Lirix 在 AI 意图与链上执行之间，构建了毫不妥协的物理级防火墙：

1. L1 意图对账：通过严格的白名单比对，拦截提示词越狱注入。
2. L2 静态边界：Pydantic v2 强类型校验，消除数学计算幻觉与非法黑洞地址。
3. L3 深度穿透：穿透嵌套路由的 Calldata，斩杀供应链投毒。
4. L4 状态机仲裁：多节点对账与断路器机制，冷酷阻断易被 MEV 夹击的陈旧数据。
5. L5 零 Gas 试爆：利用状态覆写的 eth_call 本地模拟，零成本精准预测 EVM 回滚。

🔌 插件化 Hook 系统

为企业级扩展而生，又不会污染开源核心。HookManager 提供了一个无侵入式挂载点，便于接入自定义 RBAC、云端沙盒、策略引擎与 OTel 观测链路。

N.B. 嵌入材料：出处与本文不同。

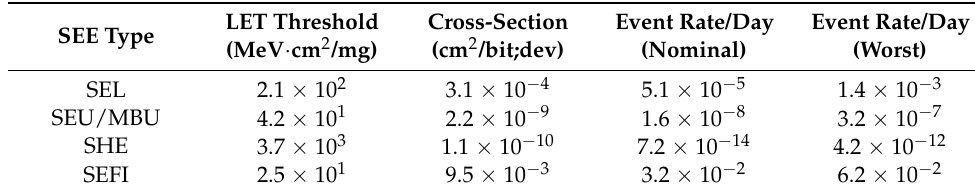
Table 8. Predicted in-orbit rates for different types of SEEs based on the radiation test data and their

当你需要以下能力时，Hook 系统就会成为边界层武器：

• 强制执行组织级授权策略
• 将敏感流程路由到隔离云沙盒
• 将执行轨迹导出到 OTel 或内部可观测平台
• 在不 Fork 核心安全模型的前提下添加前置与后置控制

设计原则只有一句话：内核保持确定性，外围保持可扩展性。

📦 安装

生产环境

pip install lirix

开发审计环境

# 安装 Foundry（L5 沙盒集成测试所必需）
curl -L https://foundry.paradigm.xyz | bash
foundryup

# 安装 Lirix 开发依赖
pip install -e ".[dev]"

# 运行完整本地套件
anvil
tox

L5 试爆层需要本地 Foundry / Anvil 支持，才能驱动确定性的 EVM 沙盒后端。

🗺️ 项目布局

压缩视图如下：

lirix/
├── lirix/        # 核心防线 Layers
├── tests/        # 验证与对抗测试
├── docs/         # 审计与架构资料
└── SECURITY.md   # 安全披露与零信任规则

完整结构与安全说明请查看 docs/STRUCTURE.md。

边界是刻意设计的：核心防御层（Layers） 留在代码核心，审计层（Audit） 归入文档与政策。

🛡️ 安全模型

Lirix Triple-Zero Standard 很简单：零密钥、零遥测、零信任。

一句话概括：Lirix 永不处理私钥，永不发送遥测，也绝不默认不可信 AI 输出是安全的。

🔒 完整策略见 SECURITY.md。

☠️ Lirix 之前（存在风险）

# AI Agent 盲目信任模型输出。
# 资金被盗（Rekt）。
multicall = ai_agent.generate("swap and stake everything")
sign_and_broadcast(multicall)  # 恶意 payload 直接穿透

🛡️ Lirix 之后（刀枪不入）

from lirix import Lirix, LirixSecurityException

guardian = Lirix(rpc_urls=["https://eth-mainnet..."])
raw = ai_agent.generate("swap and stake everything")

try:
    safe_payload = guardian.validate_and_simulate(raw, intent="swap")
    sign_and_broadcast(safe_payload)
except LirixSecurityException as exc:
    agent_message = exc.resolution_for_agent
    ai_agent.rewrite_intent(agent_message)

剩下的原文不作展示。